12 Mar 2014

Less than its parts

6:00 am on 12 March 2014

As part of a project on reviewing and arts criticism, The Wireless is featuring reviews of the shows of the New Zealand Festival. Uther Dean checks out the Tiger Lilies and Mark Holthusen's Rime of the Ancient Mariner.

The Tiger Lillies and Mark Holthusen's Rime of the Ancient Mariner was a great collection of songs and pretty pictures, but a near total failure as a narrative work. It’s a work that adds up to much less than its parts.

This 90 minute musical re-telling of Samuel Taylor Coleridge’s poem of the same name bills itself as “half-gig, half-movie”. Holthusen's giant, immaculate AV work, a colourful, sumptuous mix of animation and live action, is projected onto two screens. One is behind the performing Tiger Lillies, one a transparent scrim in front of them – the effect being that they are “in” the picture.

The Tiger Lillies' Rime of the Ancient Mariner

The Tiger Lillies' Rime of the Ancient Mariner Photo: Andrey Kezzyn / NZ Festival

As astonishing a technical achievement as Holthusens projections are, as well rendered and visually pleasing at they are, as charming and as smart as they seem, as an audience member, you very quickly get used to them. The source poem doesn’t give much, so Holthusen struggles to find action to illustrate, resulting in a series of what feels like restless frames. There is a thrust at times to the Tiger Lillies’ tracks that that lanquid narrative of both the poem and, by way of that, the AV, simply can’t match.

The technology doesn't evolve over the show. There is no “You Ain't Seen Nothing Yet” moment where a new level of interaction between the Lillies and the screens emerges. It quickly becomes just another light show, another thing to put your eyes on while the songs pass.

They need to be the live spark, the hot live act, the “Anything Can Happen”, the half-gig at the heart of this show, but they may as well be as pre-recorded as the AV.

This makes the show feel long. Very long. Every single person I have spoken to about Rime, even the people who proclaimed it their favourite entertainment in years, have talked about how long it feels. Ninety minutes is nothing. The mish-mash of tensions: the pace of the narrative, the thrust of the music and the innate dawdle of the adapted narrative all clash against each other, never quite sitting in the same world.

But what of the music itself? If you've heard of the Tiger Lillies you know what you think of them and their scratchy, raw, hand-wrought musical stylings. In many ways, Rime operates best as simply a Tiger Lillies gig. If you like their music, and I do, the show should pass easily and wonderfully. They are on top form with a set of songs as solid as any that they have produced. This is the half-gig of the show. This is the half that works. But it is not the whole.

The music suffers when forced into a narrative frame. As little changes in the story you begin to really dwell on how very similar some of the songs sound. It feels like the whole thing is winding in circles, not developing. Keeping you there. Denying you action or catharsis.

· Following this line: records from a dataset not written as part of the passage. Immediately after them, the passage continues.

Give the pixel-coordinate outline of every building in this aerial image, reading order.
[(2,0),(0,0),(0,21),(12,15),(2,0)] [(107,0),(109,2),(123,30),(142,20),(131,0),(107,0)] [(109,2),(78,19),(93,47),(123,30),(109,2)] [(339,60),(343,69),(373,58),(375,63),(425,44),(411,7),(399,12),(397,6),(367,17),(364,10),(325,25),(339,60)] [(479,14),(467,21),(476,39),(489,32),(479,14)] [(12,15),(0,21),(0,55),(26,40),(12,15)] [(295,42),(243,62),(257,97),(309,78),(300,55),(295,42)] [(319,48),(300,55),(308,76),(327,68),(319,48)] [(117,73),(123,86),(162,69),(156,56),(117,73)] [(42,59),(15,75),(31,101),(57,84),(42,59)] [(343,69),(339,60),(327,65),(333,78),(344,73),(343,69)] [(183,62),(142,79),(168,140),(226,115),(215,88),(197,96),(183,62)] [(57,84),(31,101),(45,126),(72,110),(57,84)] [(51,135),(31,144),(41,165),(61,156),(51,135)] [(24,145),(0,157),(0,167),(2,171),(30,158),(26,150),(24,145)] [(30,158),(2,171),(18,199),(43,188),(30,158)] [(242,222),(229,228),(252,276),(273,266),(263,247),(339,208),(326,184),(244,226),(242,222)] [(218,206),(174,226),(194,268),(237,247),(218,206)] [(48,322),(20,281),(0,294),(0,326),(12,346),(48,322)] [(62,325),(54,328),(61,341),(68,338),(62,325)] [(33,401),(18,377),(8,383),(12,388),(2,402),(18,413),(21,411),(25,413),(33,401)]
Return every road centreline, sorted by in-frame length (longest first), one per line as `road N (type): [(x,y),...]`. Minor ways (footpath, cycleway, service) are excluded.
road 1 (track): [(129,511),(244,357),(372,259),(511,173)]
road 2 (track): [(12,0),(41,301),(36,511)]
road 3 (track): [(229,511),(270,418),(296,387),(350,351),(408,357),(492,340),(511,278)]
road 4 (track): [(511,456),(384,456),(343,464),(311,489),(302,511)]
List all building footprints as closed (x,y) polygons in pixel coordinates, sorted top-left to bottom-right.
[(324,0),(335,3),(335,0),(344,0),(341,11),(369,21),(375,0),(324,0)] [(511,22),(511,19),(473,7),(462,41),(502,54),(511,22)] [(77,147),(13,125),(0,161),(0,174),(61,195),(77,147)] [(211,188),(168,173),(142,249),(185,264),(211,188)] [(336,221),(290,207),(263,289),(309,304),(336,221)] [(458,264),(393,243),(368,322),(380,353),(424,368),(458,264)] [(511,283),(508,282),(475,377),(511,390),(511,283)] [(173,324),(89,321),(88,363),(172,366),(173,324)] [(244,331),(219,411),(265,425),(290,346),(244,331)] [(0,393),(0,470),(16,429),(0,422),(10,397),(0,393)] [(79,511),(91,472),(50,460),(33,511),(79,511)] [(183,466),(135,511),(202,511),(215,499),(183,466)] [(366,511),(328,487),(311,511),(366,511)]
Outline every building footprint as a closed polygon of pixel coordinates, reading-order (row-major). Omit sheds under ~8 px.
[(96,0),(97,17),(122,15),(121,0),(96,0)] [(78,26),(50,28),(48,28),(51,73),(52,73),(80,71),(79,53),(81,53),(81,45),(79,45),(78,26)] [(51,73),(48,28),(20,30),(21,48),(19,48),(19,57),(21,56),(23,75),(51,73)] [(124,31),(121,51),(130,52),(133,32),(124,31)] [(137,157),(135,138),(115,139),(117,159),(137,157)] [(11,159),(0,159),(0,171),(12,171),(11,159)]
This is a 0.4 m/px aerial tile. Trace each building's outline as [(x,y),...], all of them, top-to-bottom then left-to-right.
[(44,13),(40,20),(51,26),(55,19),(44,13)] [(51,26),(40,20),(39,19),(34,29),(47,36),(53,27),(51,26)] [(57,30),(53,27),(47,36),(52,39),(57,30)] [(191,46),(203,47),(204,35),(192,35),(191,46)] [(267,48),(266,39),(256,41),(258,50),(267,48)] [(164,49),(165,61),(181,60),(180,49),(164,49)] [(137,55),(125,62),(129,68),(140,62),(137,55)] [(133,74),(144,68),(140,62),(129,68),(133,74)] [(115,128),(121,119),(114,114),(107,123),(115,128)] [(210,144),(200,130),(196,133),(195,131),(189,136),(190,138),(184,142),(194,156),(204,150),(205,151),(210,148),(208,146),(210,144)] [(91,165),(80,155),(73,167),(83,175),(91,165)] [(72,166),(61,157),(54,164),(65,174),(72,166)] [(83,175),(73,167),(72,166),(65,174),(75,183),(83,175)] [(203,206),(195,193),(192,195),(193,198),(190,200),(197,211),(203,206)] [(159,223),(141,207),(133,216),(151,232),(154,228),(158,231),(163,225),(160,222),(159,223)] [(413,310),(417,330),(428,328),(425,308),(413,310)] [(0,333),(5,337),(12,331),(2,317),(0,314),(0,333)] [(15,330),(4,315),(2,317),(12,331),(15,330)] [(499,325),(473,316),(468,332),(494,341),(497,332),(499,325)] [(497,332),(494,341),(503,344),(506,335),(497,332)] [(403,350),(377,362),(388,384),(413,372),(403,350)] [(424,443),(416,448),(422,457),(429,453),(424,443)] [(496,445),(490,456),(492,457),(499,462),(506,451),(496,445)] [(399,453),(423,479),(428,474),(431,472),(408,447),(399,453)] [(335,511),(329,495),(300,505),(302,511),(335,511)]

How isolated the Lillies are between the screens doesn’t help – they are distant and dim. I wondered whether they were phoning it in, but I think they were just far away. They need to be the live spark, the “Anything Can Happen”, the half-gig at the heart of this show, but they may as well be as pre-recorded as the AV.

That is how important the frame is, that is why it's important to really consider the conversation that people will have around the work. If I had not been told to expect a narrative, a story, a show and just been told I was going to see a gig with a kick-ass light show, I would have been happy. And that's what I would have got. But I was told there'd be a story. That it would be complete, a whole narrative work. It even acted like there was. A band I love played a barely (only!) 90 minute gig and somehow managed to make it feel very long.